The school board may revise the district’s June 2004 student achievement target when it develops a revised three-year plan next March. But in the meantime, the 90 percent stays.
“It’s something to always have in front of the public, and the teachers and the kids to say, ‘Hey, we’re not taking this lightly,’ ” said Jim Rogers, school board president. “Why not set it there, because nobody wants to set it too low.”
District officials said improved test scores show efforts to meet their lofty objective are paying off.
“We are starting to get some evidence that we can make some very dramatic growth, so we don’t want to back off on the urgency,” Diaz said.
Student achievement on standardized tests is crucial, because all students in the country must achieve the rank of proficient or above by the 2013-14 school year.
Reducing the difference in scores between separate groups of students to less than 5 percent is part of the district’s larger goal to provide a quality education to all students, whether low-income, disabled or English learners.
“If your vision is to have an equitable system, you have to shoot for goals that are that rigorous,” Diaz said. “When you talk about … closing the achievement gap, the data shows that we’re making some significant improvements in English language learners.”
Based on a standardized English test for English language learners, 36 percent in GUSD were proficient in English last year while 14 percent were proficient in 2001. English learners also improved scores on the English portion of the standardized test at a greater rate than the district over the past three years. Between 2001 and 2003, 16 percent fewer English learners were ranked in the two lowest tiers – below basic and far below basic. For all students in GUSD, 7 percent moved from the bottom two groups in the past three years.
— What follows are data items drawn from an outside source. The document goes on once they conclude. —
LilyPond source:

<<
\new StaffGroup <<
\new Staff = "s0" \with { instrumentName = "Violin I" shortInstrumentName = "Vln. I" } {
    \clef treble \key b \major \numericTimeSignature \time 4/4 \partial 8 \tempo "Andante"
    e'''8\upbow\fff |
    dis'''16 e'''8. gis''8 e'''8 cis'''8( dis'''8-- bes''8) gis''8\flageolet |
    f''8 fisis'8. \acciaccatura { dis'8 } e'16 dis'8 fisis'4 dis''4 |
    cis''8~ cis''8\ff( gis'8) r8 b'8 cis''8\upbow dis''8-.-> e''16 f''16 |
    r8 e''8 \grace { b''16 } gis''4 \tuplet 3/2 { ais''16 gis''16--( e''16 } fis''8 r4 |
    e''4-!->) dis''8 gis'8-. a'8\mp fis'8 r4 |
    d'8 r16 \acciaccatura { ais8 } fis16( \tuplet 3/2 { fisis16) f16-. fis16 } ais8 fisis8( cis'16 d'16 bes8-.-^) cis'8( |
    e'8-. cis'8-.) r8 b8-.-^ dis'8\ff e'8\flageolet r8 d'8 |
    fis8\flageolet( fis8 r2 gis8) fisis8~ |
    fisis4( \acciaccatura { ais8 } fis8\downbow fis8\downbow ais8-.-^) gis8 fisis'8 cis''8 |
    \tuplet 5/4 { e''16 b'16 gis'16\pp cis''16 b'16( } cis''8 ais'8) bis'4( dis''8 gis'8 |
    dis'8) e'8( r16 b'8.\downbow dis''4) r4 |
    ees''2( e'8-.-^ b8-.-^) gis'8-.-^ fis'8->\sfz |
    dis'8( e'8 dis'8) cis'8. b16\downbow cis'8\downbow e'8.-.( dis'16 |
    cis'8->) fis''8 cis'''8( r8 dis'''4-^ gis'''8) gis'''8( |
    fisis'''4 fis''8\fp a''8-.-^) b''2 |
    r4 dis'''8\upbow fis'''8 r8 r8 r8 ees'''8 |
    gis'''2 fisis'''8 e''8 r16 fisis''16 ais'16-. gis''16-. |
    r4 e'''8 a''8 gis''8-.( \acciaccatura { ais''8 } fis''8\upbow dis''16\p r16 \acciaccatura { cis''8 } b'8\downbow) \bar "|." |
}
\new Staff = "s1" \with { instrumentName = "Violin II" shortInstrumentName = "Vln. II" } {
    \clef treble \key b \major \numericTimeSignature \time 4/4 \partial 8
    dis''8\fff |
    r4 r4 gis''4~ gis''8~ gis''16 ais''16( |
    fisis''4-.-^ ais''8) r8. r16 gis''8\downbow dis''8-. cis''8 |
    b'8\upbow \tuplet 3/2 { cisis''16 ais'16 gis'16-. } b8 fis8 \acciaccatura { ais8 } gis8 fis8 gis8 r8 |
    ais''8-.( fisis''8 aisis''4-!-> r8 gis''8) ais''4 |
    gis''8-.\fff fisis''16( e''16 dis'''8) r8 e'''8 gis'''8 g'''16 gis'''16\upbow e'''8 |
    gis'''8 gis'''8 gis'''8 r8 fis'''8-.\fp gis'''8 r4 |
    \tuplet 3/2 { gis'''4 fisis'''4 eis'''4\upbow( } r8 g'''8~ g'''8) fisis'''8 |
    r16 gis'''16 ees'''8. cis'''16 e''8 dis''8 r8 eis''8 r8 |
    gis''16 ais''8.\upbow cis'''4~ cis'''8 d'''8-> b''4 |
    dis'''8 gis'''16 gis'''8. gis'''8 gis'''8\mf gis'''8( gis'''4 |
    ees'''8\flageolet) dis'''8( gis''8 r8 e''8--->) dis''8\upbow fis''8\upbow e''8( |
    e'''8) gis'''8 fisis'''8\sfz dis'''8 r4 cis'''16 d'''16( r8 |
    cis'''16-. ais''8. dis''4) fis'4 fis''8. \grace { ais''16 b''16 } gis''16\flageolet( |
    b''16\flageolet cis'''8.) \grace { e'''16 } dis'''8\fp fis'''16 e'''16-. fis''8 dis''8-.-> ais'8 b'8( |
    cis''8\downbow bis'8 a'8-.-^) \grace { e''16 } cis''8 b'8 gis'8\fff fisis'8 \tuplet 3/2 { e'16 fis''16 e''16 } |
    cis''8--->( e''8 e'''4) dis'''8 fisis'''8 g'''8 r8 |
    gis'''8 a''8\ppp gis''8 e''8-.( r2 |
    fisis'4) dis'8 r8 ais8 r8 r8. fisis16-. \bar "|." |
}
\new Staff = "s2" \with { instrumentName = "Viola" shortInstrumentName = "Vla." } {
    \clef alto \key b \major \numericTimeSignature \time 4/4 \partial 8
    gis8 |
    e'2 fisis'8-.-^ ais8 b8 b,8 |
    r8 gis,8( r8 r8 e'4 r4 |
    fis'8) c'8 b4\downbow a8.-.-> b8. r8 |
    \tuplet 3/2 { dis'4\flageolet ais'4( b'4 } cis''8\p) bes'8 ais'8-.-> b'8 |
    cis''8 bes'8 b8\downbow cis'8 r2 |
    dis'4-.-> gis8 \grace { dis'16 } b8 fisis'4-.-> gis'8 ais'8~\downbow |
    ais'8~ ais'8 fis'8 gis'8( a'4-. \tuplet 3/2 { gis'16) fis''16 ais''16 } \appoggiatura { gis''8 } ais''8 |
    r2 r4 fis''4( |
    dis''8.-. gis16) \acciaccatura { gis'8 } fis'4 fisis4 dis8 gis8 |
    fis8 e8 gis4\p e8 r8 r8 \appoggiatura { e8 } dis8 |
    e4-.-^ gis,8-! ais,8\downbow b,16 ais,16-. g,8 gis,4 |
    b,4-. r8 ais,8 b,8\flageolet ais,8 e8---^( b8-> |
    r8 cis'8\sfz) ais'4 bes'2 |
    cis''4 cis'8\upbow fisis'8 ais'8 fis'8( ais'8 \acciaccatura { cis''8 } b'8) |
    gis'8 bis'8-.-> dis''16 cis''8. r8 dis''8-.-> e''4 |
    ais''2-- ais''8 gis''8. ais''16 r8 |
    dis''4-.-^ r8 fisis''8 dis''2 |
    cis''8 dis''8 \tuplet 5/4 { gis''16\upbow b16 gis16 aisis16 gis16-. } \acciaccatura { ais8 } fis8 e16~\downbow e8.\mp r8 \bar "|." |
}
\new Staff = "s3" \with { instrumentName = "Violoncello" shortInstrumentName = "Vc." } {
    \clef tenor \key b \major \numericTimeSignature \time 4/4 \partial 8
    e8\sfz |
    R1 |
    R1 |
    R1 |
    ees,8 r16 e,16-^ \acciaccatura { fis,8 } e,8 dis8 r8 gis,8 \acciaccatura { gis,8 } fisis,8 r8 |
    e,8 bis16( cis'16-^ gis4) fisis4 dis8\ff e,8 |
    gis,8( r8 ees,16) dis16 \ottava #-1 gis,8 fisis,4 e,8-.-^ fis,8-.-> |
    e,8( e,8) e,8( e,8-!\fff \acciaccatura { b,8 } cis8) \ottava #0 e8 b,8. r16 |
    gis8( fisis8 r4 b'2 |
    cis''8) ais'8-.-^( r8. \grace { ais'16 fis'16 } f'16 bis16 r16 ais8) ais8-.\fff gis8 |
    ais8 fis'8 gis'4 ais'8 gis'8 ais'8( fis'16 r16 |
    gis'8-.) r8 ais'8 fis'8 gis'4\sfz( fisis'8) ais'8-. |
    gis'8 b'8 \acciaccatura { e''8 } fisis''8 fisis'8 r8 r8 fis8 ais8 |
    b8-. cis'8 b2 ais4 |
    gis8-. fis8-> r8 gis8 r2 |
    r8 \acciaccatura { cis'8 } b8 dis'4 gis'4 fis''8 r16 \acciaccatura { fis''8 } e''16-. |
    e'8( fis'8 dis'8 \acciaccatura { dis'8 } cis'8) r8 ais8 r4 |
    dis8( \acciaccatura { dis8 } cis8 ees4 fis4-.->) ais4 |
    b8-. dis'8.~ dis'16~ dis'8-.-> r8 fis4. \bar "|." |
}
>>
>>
“One of the primary reasons that that is happening is that we’ve made (English language learners) a top priority,” said Martha Martinez, GUSD’s administrator of the ELL program. “We developed a plan on how we would support their learning.”
Martinez hopes to see those numbers improve even more in a few years as a result of the district’s year-old English immersion program. Starting last year, non-English speaking students were put in classrooms with native English speakers. Several first-grade teachers have told Martinez they are already seeing a marked increase in the level of English used by non-native speakers.
“I think (the 5 percent gap) can be achieved, but I don’t know about the timeline because we’re still working on programs that can help these kids learn English,” said Diane Elia, principal of Eliot Elementary School.
Since becoming a neighborhood school two years ago, Eliot has seen its ELL subgroup grow from less than 30 percent of the school’s population to more than 50 percent.
Much of the improvement for English learners, and the district as a whole, is credited to staff development. Programs to help teachers focus on state standards and use proven teaching theories in the classroom increased over the past two years.
Reaching the 90 percent target may just be a matter of time, board members said, because the benefits of the new programs, standards and staff development have yet to be seen.
“People respond better to a challenge than not,” board member Tom Bundros said. “It’s been shown even in the high school exit exam. The challenge of passing the exam actually motivated students to work harder, where before they may not have been so inclined.
“If we don’t meet (the June 2004 goal), then that’s going to kick off an exercise of examining why … and coming up with something that we’ll use to meet it eventually.”
When the board revises its three-year plan in March, smaller, more attainable goals might be set on the path to the district’s broader vision.
“We definitely are pushing as hard as we think we can push to make improvements,” board member David McRae said. “That’s the ultimate destination, but I think along the way there may be intermediate steps so we can decide realistically how it needs to be done.”